Belangrijkste resultaten
LDL-c
- Bij aanvang van de studie bedroeg de gemiddelde LDL-c-concentratie 373,0 mg/dl (SD: 193,5) en na week 12 was deze met 4,1% (SD: 36,0) gedaald.
- Na week 24 en 48 was de LDL-c-concentratie gedaald met respectievelijk 13,2 (SD: 28,5) en 0,4% (SD: 49,6).
- Tijdens de follow-upperiode varieerden de gemiddelde absolute dalingen in LDL-c-concentratie van 25-52 mg/dl.
- Het percentage patiënten bij wie de LDL-c-concentratie met ≥15% was afgenomen na week 12, 24 en 48, was respectievelijk 50,0, 52,9 en 41,2%.
- Uitgesplitst naar genotype, vertoonde de respons op alirocumab bij patiënten een heterogeen beeld.
Overige lipidenparameters
- De concentraties van non-HDL-c, totaal cholesterol en ApoB waren gedaald na week 12 (resp. 3,9, 1,9 en 4,2%) en week 24 (resp. 9,2, 6,3 en 11,8%), maar waren gestegen na week 48 (resp. 0,9, 5,7 en 5,5%).
- Op alle meetmomenten waren de concentraties van HDL-c (8,9-13,0%), triglyceriden (2,8-10,0%) en Apo A1 (11,3-14,6%) gestegen ten opzichte van de uitgangswaarde.

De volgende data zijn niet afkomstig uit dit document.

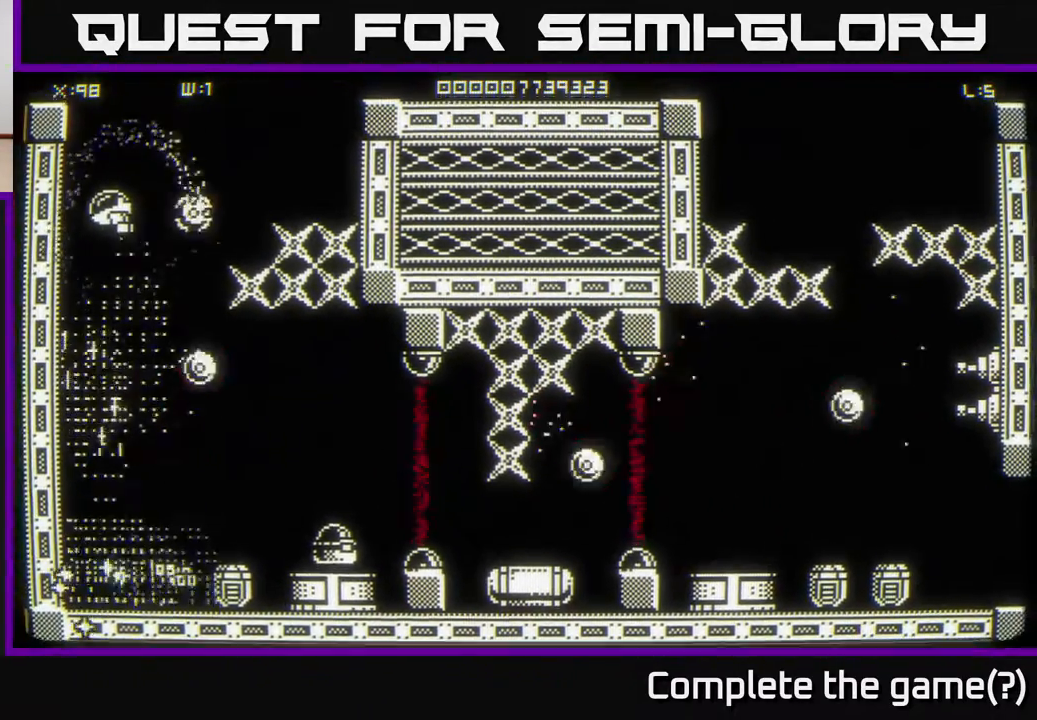
{"buttons": [], "left_stick": "down", "right_stick": "right", "events": [[117, "left_stick", "down"], [133, "right_stick", "center"], [333, "right_stick", "right"]]}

- Daarentegen was de Lp(a)-concentratie op alle meetmomenten gedaald (5,2-7,4%), vergeleken met de uitgangswaarde.
Veiligheid
- Bij 17 (94%) van de patiënten traden therapie-gerelateerde ongunstige voorvallen (treatment-related adverse events) op, waarvan infecties (n=7), respiratoire, thoracale of mediastinale events (n=5) en cardiale events (n=4) het vaakst voorkwamen.
- Eén patiënt kwam te overlijden, maar het overlijden was niet gerelateerd aan de behandeling.
- Eén patiënt ontwikkelde een aan de therapie gerelateerde, niet-ernstige reactie op de injectieplaats.
Conclusie
De resultaten van deze internationale, multicentrische, open-label, fase 3-studie suggereren dat een subcutane injectie met alirocumab elke 2 weken gedurende maximaal 48 weken werkzaam en veilig is in aanvulling op andere lipiden-modificerende therapie bij kinderen met onvoldoende gecontroleerde HoFH. Er was heterogeniteit in de respons op alirocumab in het verlagen van LDL-c, en de auteurs benadrukken daarom het belang van het meten van LDL-receptor-activiteit naast de bepaling van genotype om de behandelstrategie te bepalen.